== RECORDS SHOWN ==

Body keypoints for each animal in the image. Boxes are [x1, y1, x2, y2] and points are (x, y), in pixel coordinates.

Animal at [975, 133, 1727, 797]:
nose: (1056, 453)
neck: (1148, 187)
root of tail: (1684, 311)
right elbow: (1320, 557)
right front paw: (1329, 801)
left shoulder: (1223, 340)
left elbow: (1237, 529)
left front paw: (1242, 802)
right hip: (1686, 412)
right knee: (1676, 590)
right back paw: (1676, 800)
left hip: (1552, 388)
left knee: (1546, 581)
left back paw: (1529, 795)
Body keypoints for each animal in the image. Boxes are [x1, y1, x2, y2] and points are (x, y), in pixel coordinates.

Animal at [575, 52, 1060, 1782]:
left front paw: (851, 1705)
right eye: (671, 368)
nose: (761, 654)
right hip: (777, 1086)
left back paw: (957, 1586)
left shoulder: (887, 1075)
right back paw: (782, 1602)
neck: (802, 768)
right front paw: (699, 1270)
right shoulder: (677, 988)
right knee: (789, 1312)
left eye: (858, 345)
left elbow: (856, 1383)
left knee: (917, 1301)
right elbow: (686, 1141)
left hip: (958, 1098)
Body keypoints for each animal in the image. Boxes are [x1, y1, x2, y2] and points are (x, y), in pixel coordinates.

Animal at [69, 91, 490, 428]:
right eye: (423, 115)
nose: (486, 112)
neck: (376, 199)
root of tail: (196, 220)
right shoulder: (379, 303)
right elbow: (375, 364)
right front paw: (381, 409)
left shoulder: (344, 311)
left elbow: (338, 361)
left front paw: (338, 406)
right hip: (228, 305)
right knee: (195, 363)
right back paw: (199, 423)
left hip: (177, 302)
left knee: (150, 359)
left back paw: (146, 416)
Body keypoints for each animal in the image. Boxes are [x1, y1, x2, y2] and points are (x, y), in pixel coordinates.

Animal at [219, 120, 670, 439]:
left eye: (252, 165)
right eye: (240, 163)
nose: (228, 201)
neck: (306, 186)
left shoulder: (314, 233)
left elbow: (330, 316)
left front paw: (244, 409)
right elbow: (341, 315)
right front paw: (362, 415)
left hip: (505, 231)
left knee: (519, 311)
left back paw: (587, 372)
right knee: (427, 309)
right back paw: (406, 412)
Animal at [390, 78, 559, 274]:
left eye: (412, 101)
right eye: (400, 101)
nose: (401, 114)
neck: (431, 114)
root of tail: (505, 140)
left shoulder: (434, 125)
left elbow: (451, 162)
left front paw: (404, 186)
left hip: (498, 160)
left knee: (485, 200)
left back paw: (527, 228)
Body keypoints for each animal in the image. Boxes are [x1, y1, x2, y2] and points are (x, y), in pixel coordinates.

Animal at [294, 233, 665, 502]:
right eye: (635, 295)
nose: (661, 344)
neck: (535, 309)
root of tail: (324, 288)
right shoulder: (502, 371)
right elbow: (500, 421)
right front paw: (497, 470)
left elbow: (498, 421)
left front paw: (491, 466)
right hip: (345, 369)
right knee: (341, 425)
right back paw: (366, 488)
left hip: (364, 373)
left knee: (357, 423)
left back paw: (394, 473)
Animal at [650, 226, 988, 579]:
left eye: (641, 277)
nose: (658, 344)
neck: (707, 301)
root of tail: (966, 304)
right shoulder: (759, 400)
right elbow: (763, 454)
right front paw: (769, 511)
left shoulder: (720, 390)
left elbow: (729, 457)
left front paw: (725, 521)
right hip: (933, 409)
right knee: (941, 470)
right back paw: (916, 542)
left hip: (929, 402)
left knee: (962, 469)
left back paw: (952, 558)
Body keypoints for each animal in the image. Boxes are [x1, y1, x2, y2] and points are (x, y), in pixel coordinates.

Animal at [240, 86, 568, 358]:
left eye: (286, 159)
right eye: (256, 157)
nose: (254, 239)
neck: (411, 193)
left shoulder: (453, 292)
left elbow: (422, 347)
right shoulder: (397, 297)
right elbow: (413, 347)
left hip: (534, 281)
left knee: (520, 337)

===

• [THE PROBLEM]:
Looking back over the listing, work out how many lines include the string "nose". Write only that number.

• [RESPONSE TO THIS TASK]:
8